The same mutinous pot had been found a-brewing three years earlier by Robert Sherrill, author of The Saturday Night Special. In the book, Sherrill quoted a letter from “an oldtime NRA moderate” who identified chief lobbyist Harlon Carter as “the power behind the NRA.” Carter was depicted as having the support of William Loeb, publisher of the extremely conservative Manchester (New Hampshire) Union Leader and NRA executive committeeman. There was reference to a Carter-Loeb effort to isolate the NRA moderates. Carter’s life dream, said Sherrill’s informant, was to be NRA executive vice president.

Harlon B. Carter is a ruddy, blue-eyed, bald-headed sharpshooter, and his personal biography as issued by the NRA is almost as broad and bold as the American Southwest, where he was born sixty-three years ago. Among the many milestones listed are thirty-four years with the U.S. Border Patrol, and eight of those as chief; a tour of duty as Southwest regional commissioner of the U.S. Immigration and Naturalization Service; officer in charge of “alien enemy detention and prisoner programs” during World War II; “several million illegal aliens and hundreds of thousands of criminals” arrested by officers under his supervision; forty-four national shooting records with rifle and pistol; president of the NRA in 1965-67; election to the NRA executive council for life in 1967; member of board of directors of U.S. Olympic Committee, 1965-67; member of the Secretary of the Army’s National Board for the Promotion of Rifle Practice, 1964-70; “Outstanding American Handgunner of 1977,” and executive vice president of the NRA, in which post, in the early hours of May 22, 1977, at Cincinnati, Ohio, Harlon Carter found himself installed by the vote of fewer than twelve hundred NRA life members.

| Record extracts |

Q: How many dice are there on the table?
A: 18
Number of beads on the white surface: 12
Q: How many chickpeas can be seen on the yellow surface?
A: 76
--
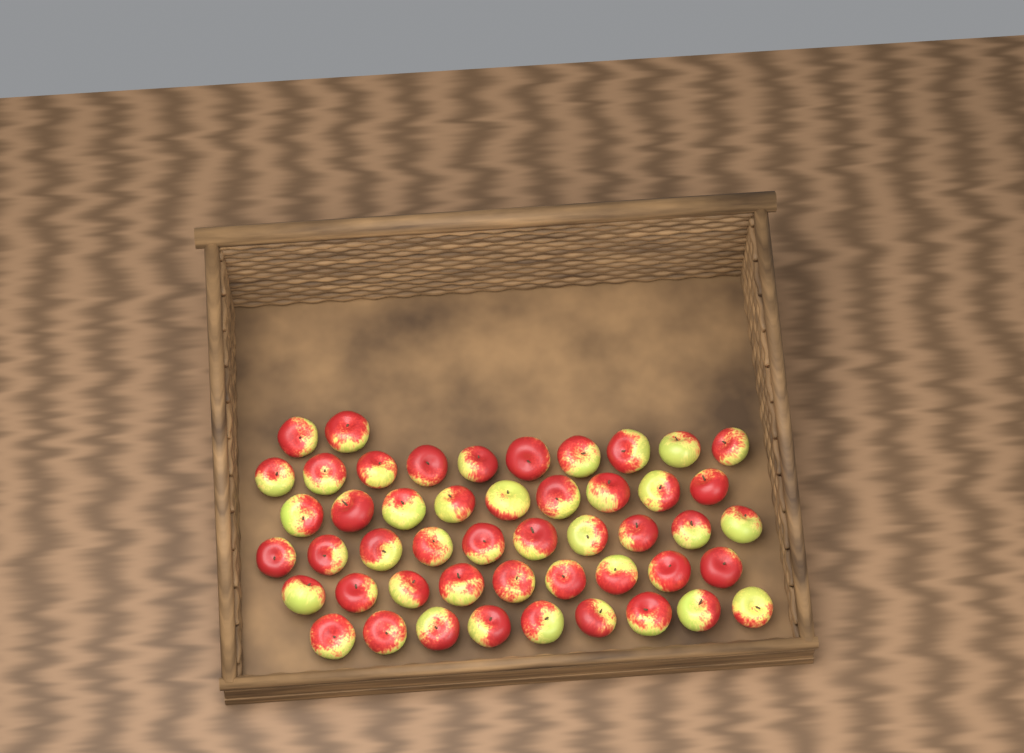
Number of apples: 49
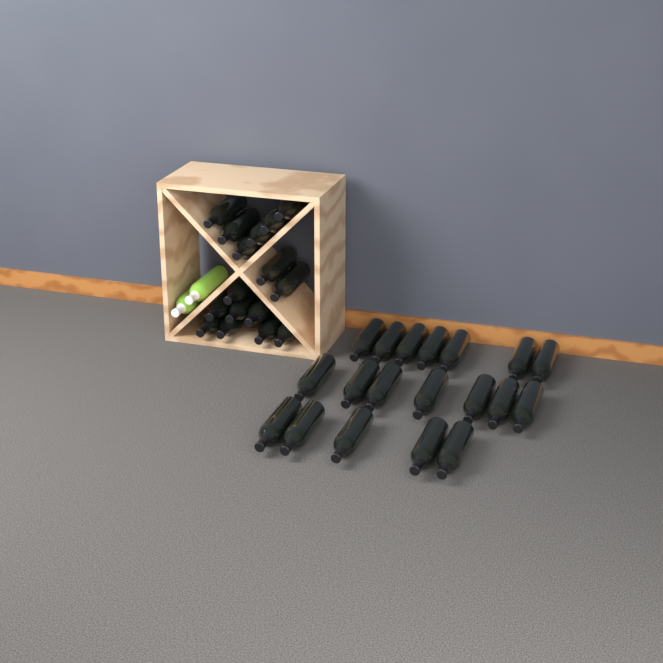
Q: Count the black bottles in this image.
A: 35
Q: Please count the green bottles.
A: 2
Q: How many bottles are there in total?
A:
--
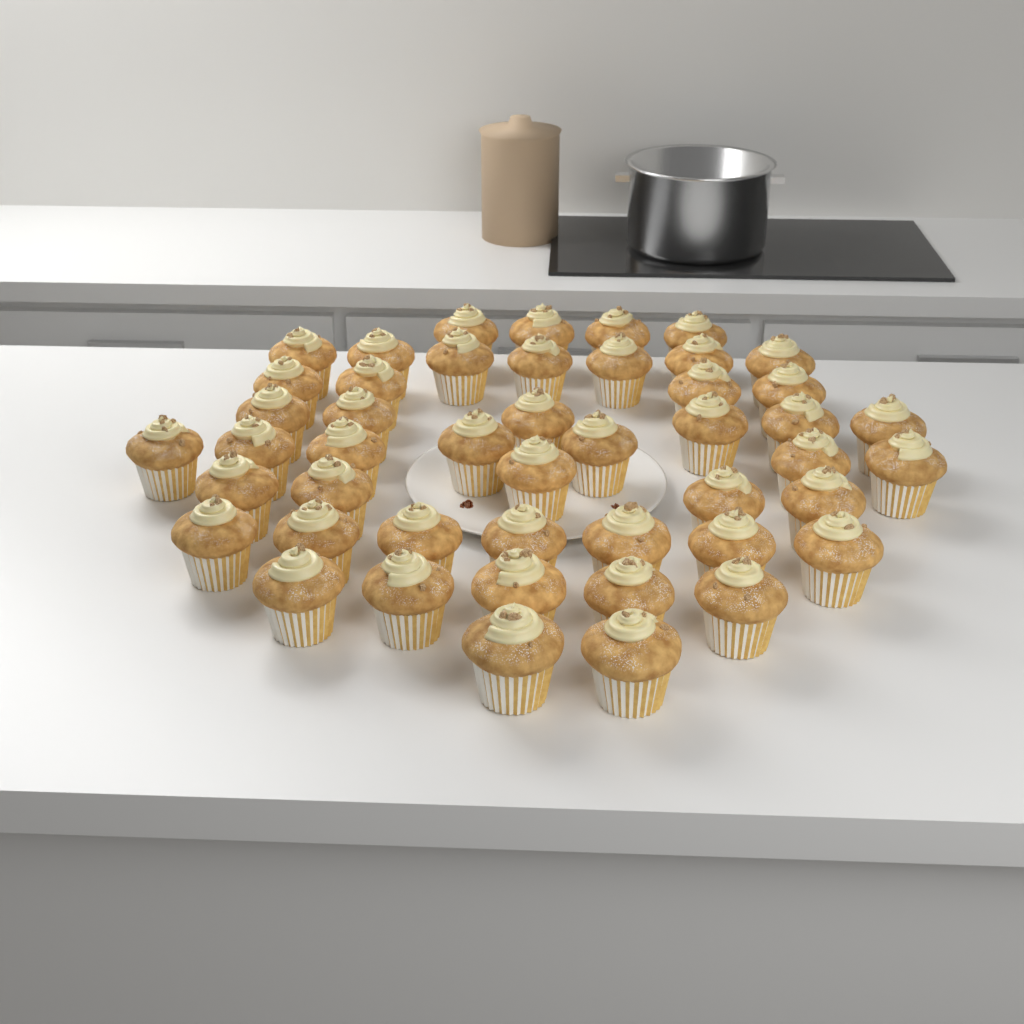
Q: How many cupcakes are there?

| Exercise A |
In the passage on Harlon Carter, rewrite the paragraph beginning "Harlon B. Carter is a ruddy" as a bulleted list that keeps its main facts.
| Exercise B |
Using the passage on Harlon Carter, decide whether each statement agrees with it. Answer yes or no and quote the deciding words. (i) Robert Sherrill wrote The Saturday Night Special. (ii) Carter served thirty years with the U.S. Border Patrol. (iii) More than two thousand NRA life members voted Carter into the executive vice president post.
| Exercise C |
Carry on the passage on Harlon Carter from where it stops.

| Written reply A |
- Harlon B. Carter: ruddy, blue-eyed, bald-headed sharpshooter, born sixty-three years ago in the American Southwest
- Thirty-four years with the U.S. Border Patrol, eight of them as chief
- Southwest regional commissioner of the U.S. Immigration and Naturalization Service
- Officer in charge of "alien enemy detention and prisoner programs" during World War II
- Officers under his supervision arrested "several million illegal aliens and hundreds of thousands of criminals"
- Forty-four national shooting records with rifle and pistol
- NRA president, 1965-67; elected to the NRA executive council for life in 1967
- Board of directors of the U.S. Olympic Committee, 1965-67
- Secretary of the Army's National Board for the Promotion of Rifle Practice, 1964-70
- "Outstanding American Handgunner of 1977"
- Installed as NRA executive vice president in the early hours of May 22, 1977, at Cincinnati, Ohio, by the vote of fewer than twelve hundred NRA life members

| Written reply B |
(i) Yes: "Robert Sherrill, author of The Saturday Night Special."
(ii) No: "thirty-four years with the U.S. Border Patrol."
(iii) No: "by the vote of fewer than twelve hundred NRA life members."

| Written reply C |
The emergence of Harlon Carter as king of the gunnery—and if not of that, then at least of its “cutting edge”—is a measure not only of what the man has done with his life over the years but of what he has written and said as well. For a time in the early 1970’s he was a prolific contributor to Guns & Ammo magazine, wherein his forceful prose flailed liberal society, gun controllers, and the softies who would bargain away the people’s right to keep and bear arms.

In an article titled “Anti-Gun Hysteria Prelude to a Police State,” Carter established his credentials as a noncompromiser: “As long as we concur that any measure of gun control equates with some measure of crime control we are in agreement with those who would eliminate our rights. We would then again be backed into our defensive position, held for forty years, always losing a little here and a little there until finally nothing would be left us.”

As for legislation to ban the Saturday Night Special, Carter had this to say in Guns & Ammo:”… there will never be a time when strident voices among our opponents [described elsewhere in the piece as ‘dedicated gents with cold eyes and bleeding hearts’] will not be after our last six-shooter-then our rifle—then our shotgun. Don’t ever doubt it.”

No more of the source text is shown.